Left then was to create the top finish and tie ends - which those great directions said to do with bias tape! Yuck!!!!! I created a 'waistband' of the stripe fabric - on the bias - cut it 5" wide. You can see here that I also knew to interface that band across the front. That is the white piece here in this photo.

I added healthy 55" extensions to that center front waistband for the ties, set the edges right sides together and stitched as you can see in the photo below.

That put a seam on an edge - and to get it to lay nicely when turned, I pressed the seam allowances OPEN first, before turning the tie right side out. See photo below at the left. The angled edges needed to be trimmed to eliminate bulk at those corners once turned right side out also. See photo below at the right.

To then turn those tie ends, I grabbed for my favorite little tool - the Ball Point Bodkin and stuck the ball end into the tip end of the tie, the other end against my body and shoved the tie down it until the pointed end pushed by the ball end of the bodkin protruded through the 'h***' where the tie becomes the waistband of the apron.

You can see by this photo then that on the inside of the 'waistband area', the seam allowance turned under for a nice finish. I topstitched along that edge to secure.

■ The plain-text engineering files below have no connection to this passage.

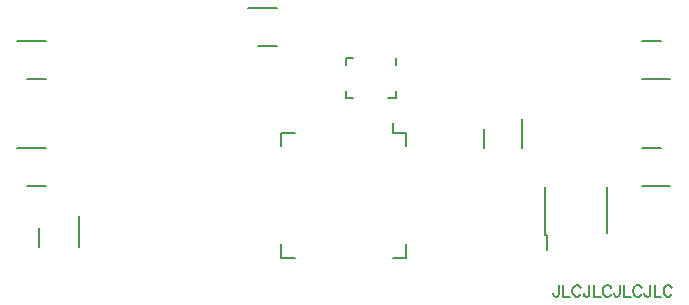
<source format=gto>
%FSLAX46Y46*%
%MOMM*%
%ADD10C,0.150000*%
G01*
G01*
%LPD*%
D10*
X18225714Y-238095D02*
X18225714Y523809D01*
D10*
X18178096Y-380952D02*
X18225714Y-238095D01*
D10*
X18130476Y-428571D02*
X18178096Y-380952D01*
D10*
X18035238Y-476190D02*
X18130476Y-428571D01*
D10*
X17940000Y-476190D02*
X18035238Y-476190D01*
D10*
X17844762Y-428571D02*
X17940000Y-476190D01*
D10*
X17797144Y-380952D02*
X17844762Y-428571D01*
D10*
X17749524Y-238095D02*
X17797144Y-380952D01*
D10*
X17749524Y-142857D02*
X17749524Y-238095D01*
D10*
X18606668Y-476190D02*
X18606668Y523809D01*
D10*
X19178096Y-476190D02*
X18606668Y-476190D01*
D10*
X20035238Y380952D02*
X20082858Y285714D01*
D10*
X19940000Y476190D02*
X20035238Y380952D01*
D10*
X19844762Y523809D02*
X19940000Y476190D01*
D10*
X19654286Y523809D02*
X19844762Y523809D01*
D10*
X19559048Y476190D02*
X19654286Y523809D01*
D10*
X19463810Y380952D02*
X19559048Y476190D01*
D10*
X19416192Y285714D02*
X19463810Y380952D01*
D10*
X19368572Y142857D02*
X19416192Y285714D01*
D10*
X19368572Y-95238D02*
X19368572Y142857D01*
D10*
X19416192Y-238095D02*
X19368572Y-95238D01*
D10*
X19463810Y-333333D02*
X19416192Y-238095D01*
D10*
X19559048Y-428571D02*
X19463810Y-333333D01*
D10*
X19654286Y-476190D02*
X19559048Y-428571D01*
D10*
X19844762Y-476190D02*
X19654286Y-476190D01*
D10*
X19940000Y-428571D02*
X19844762Y-476190D01*
D10*
X20035238Y-333333D02*
X19940000Y-428571D01*
D10*
X20082858Y-238095D02*
X20035238Y-333333D01*
D10*
X20797144Y-238095D02*
X20797144Y523809D01*
D10*
X20749524Y-380952D02*
X20797144Y-238095D01*
D10*
X20701904Y-428571D02*
X20749524Y-380952D01*
D10*
X20606668Y-476190D02*
X20701904Y-428571D01*
D10*
X20511428Y-476190D02*
X20606668Y-476190D01*
D10*
X20416190Y-428571D02*
X20511428Y-476190D01*
D10*
X20368572Y-380952D02*
X20416190Y-428571D01*
D10*
X20320952Y-238095D02*
X20368572Y-380952D01*
D10*
X20320952Y-142857D02*
X20320952Y-238095D01*
D10*
X21178096Y-476190D02*
X21178096Y523809D01*
D10*
X21749524Y-476190D02*
X21178096Y-476190D01*
D10*
X22606668Y380952D02*
X22654286Y285714D01*
D10*
X22511428Y476190D02*
X22606668Y380952D01*
D10*
X22416190Y523809D02*
X22511428Y476190D01*
D10*
X22225714Y523809D02*
X22416190Y523809D01*
D10*
X22130476Y476190D02*
X22225714Y523809D01*
D10*
X22035238Y380952D02*
X22130476Y476190D01*
D10*
X21987620Y285714D02*
X22035238Y380952D01*
D10*
X21940000Y142857D02*
X21987620Y285714D01*
D10*
X21940000Y-95238D02*
X21940000Y142857D01*
D10*
X21987620Y-238095D02*
X21940000Y-95238D01*
D10*
X22035238Y-333333D02*
X21987620Y-238095D01*
D10*
X22130476Y-428571D02*
X22035238Y-333333D01*
D10*
X22225714Y-476190D02*
X22130476Y-428571D01*
D10*
X22416190Y-476190D02*
X22225714Y-476190D01*
D10*
X22511428Y-428571D02*
X22416190Y-476190D01*
D10*
X22606668Y-333333D02*
X22511428Y-428571D01*
D10*
X22654286Y-238095D02*
X22606668Y-333333D01*
D10*
X23368572Y-238095D02*
X23368572Y523809D01*
D10*
X23320952Y-380952D02*
X23368572Y-238095D01*
D10*
X23273334Y-428571D02*
X23320952Y-380952D01*
D10*
X23178096Y-476190D02*
X23273334Y-428571D01*
D10*
X23082856Y-476190D02*
X23178096Y-476190D01*
D10*
X22987620Y-428571D02*
X23082856Y-476190D01*
D10*
X22940000Y-380952D02*
X22987620Y-428571D01*
D10*
X22892380Y-238095D02*
X22940000Y-380952D01*
D10*
X22892380Y-142857D02*
X22892380Y-238095D01*
D10*
X23749524Y-476190D02*
X23749524Y523809D01*
D10*
X24320952Y-476190D02*
X23749524Y-476190D01*
D10*
X25178096Y380952D02*
X25225714Y285714D01*
D10*
X25082858Y476190D02*
X25178096Y380952D01*
D10*
X24987620Y523809D02*
X25082858Y476190D01*
D10*
X24797144Y523809D02*
X24987620Y523809D01*
D10*
X24701904Y476190D02*
X24797144Y523809D01*
D10*
X24606666Y380952D02*
X24701904Y476190D01*
D10*
X24559048Y285714D02*
X24606666Y380952D01*
D10*
X24511428Y142857D02*
X24559048Y285714D01*
D10*
X24511428Y-95238D02*
X24511428Y142857D01*
D10*
X24559048Y-238095D02*
X24511428Y-95238D01*
D10*
X24606666Y-333333D02*
X24559048Y-238095D01*
D10*
X24701904Y-428571D02*
X24606666Y-333333D01*
D10*
X24797144Y-476190D02*
X24701904Y-428571D01*
D10*
X24987620Y-476190D02*
X24797144Y-476190D01*
D10*
X25082858Y-428571D02*
X24987620Y-476190D01*
D10*
X25178096Y-333333D02*
X25082858Y-428571D01*
D10*
X25225714Y-238095D02*
X25178096Y-333333D01*
D10*
X25940000Y-238095D02*
X25940000Y523809D01*
D10*
X25892380Y-380952D02*
X25940000Y-238095D01*
D10*
X25844762Y-428571D02*
X25892380Y-380952D01*
D10*
X25749524Y-476190D02*
X25844762Y-428571D01*
D10*
X25654286Y-476190D02*
X25749524Y-476190D01*
D10*
X25559048Y-428571D02*
X25654286Y-476190D01*
D10*
X25511428Y-380952D02*
X25559048Y-428571D01*
D10*
X25463810Y-238095D02*
X25511428Y-380952D01*
D10*
X25463810Y-142857D02*
X25463810Y-238095D01*
D10*
X26320952Y-476190D02*
X26320952Y523809D01*
D10*
X26892380Y-476190D02*
X26320952Y-476190D01*
D10*
X27749524Y380952D02*
X27797142Y285714D01*
D10*
X27654286Y476190D02*
X27749524Y380952D01*
D10*
X27559048Y523809D02*
X27654286Y476190D01*
D10*
X27368572Y523809D02*
X27559048Y523809D01*
D10*
X27273334Y476190D02*
X27368572Y523809D01*
D10*
X27178096Y380952D02*
X27273334Y476190D01*
D10*
X27130476Y285714D02*
X27178096Y380952D01*
D10*
X27082858Y142857D02*
X27130476Y285714D01*
D10*
X27082858Y-95238D02*
X27082858Y142857D01*
D10*
X27130476Y-238095D02*
X27082858Y-95238D01*
D10*
X27178096Y-333333D02*
X27130476Y-238095D01*
D10*
X27273334Y-428571D02*
X27178096Y-333333D01*
D10*
X27368572Y-476190D02*
X27273334Y-428571D01*
D10*
X27559048Y-476190D02*
X27368572Y-476190D01*
D10*
X27654286Y-428571D02*
X27559048Y-476190D01*
D10*
X27749524Y-333333D02*
X27654286Y-428571D01*
D10*
X27797142Y-238095D02*
X27749524Y-333333D01*
D10*
X17185000Y4758000D02*
X17185000Y3458000D01*
D10*
X22285000Y4908001D02*
X22285000Y8807999D01*
D10*
X17085000Y4758000D02*
X17185000Y4758000D01*
D10*
X17085000Y4758000D02*
X17085000Y8808000D01*
D10*
X786000Y16334000D02*
X186000Y16334000D01*
D10*
X186000Y16334000D02*
X186000Y16934000D01*
D10*
X186000Y19134000D02*
X186000Y19734000D01*
D10*
X4386000Y19734000D02*
X4386000Y19134000D01*
D10*
X186000Y19734000D02*
X786000Y19734000D01*
D10*
X4386000Y16334000D02*
X3786000Y16334000D01*
D10*
X4386000Y16934000D02*
X4386000Y16334000D01*
D10*
X-27635000Y12141000D02*
X-25235000Y12141000D01*
D10*
X-26835000Y8941000D02*
X-25235000Y8941000D01*
D10*
X27635000Y17958000D02*
X25235000Y17958000D01*
D10*
X26835000Y21158000D02*
X25235000Y21158000D01*
D10*
X4150001Y13403000D02*
X4150001Y14253000D01*
D10*
X5275000Y13403000D02*
X4150001Y13403000D01*
D10*
X4150001Y2853000D02*
X5275000Y2853000D01*
D10*
X-5275000Y13403000D02*
X-5275000Y12278001D01*
D10*
X5275000Y2853000D02*
X5275000Y3977999D01*
D10*
X-5275000Y2853000D02*
X-4150001Y2853000D01*
D10*
X-4150001Y13403000D02*
X-5275000Y13403000D01*
D10*
X5275000Y12278001D02*
X5275000Y13403000D01*
D10*
X-5275000Y3977999D02*
X-5275000Y2853000D01*
D10*
X-8077000Y23952000D02*
X-5677000Y23952000D01*
D10*
X-7277000Y20752000D02*
X-5677000Y20752000D01*
D10*
X-27635000Y21158000D02*
X-25235000Y21158000D01*
D10*
X-26835000Y17958000D02*
X-25235000Y17958000D01*
D10*
X27635000Y8941000D02*
X25235000Y8941000D01*
D10*
X26835000Y12141000D02*
X25235000Y12141000D01*
D10*
X-25830000Y5372000D02*
X-25830000Y3772000D01*
D10*
X-22430000Y6372000D02*
X-22430000Y3772000D01*
D10*
X15062000Y14554000D02*
X15062000Y12154000D01*
D10*
X11862000Y13754000D02*
X11862000Y12154000D01*
G75*
M02*

</source>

Here's a back view of my finished project...on my 'body' - my Duct Tape Double.

Views: 451


You need to be a member of Sew, What's New? to add comments!

Join Sew, What's New?

Comment by Linda Alsbury on December 2, 2010 at 7:37am
Your apron is so darling, BUT I want to know how you like your Duct Tape Double? Did you make it yourself? I have been wanting to make a duct tape dress form. Did you use a t-shirt and duct tape over it? What did you use as a stand for it? Did you have someone help you? I am sooo curious!
Comment by Barbara Bateman on November 30, 2010 at 7:38pm
Very cute apron. I always tell inexperienced sewers that my philosphy on sewing and recipes is the same: Instructions are suggestions and they can always be improved!
Comment by Susann Carlson on November 30, 2010 at 3:55pm
Thanx for posting this. It is very helpful, and the apron is absolutely darling.
I too am an "old dog" when it comes to sewing. In the "olden days" when I was learning to sew, my mother would answer any question I asked by saying, "Read the guide-sheet. It is all in there." And I did, and I became a clothing designer, an accomplished sewist, an author, and educator because of what I learned "reading the guide-sheet." These days the instructions included with patterns are sorely wanting. If I didn't know what I was doing, I'd have a hard time trying to figure it all out. I agree with you completely!
Comment by Mary Lou on November 30, 2010 at 12:22pm
Looks wonderful especially with the simplified directions.
Comment by Arlene Hanna on November 30, 2010 at 11:20am
Thanks for sharing. Very nicely done.
Comment by Derenda on November 30, 2010 at 10:59am
Thank you for this info. I want to do a couple of aprons for my granddaughter for Christmas and this really helps. This is her first Christmas in her apartment instead of a college dorm room. She loves to cook. It's her way of relieving stress and I thought personalized aprons would be a great gift.
Comment by Denise Purdy on November 30, 2010 at 7:14am
Beautiful! Even this "old" seamstress learned a few tricks!
Comment by Gloria Allender on November 29, 2010 at 4:24pm
Londa, very, very cute! I love your choice of fabrics and the suggestions for the bias binding & pocket are great! Thanks for sharing.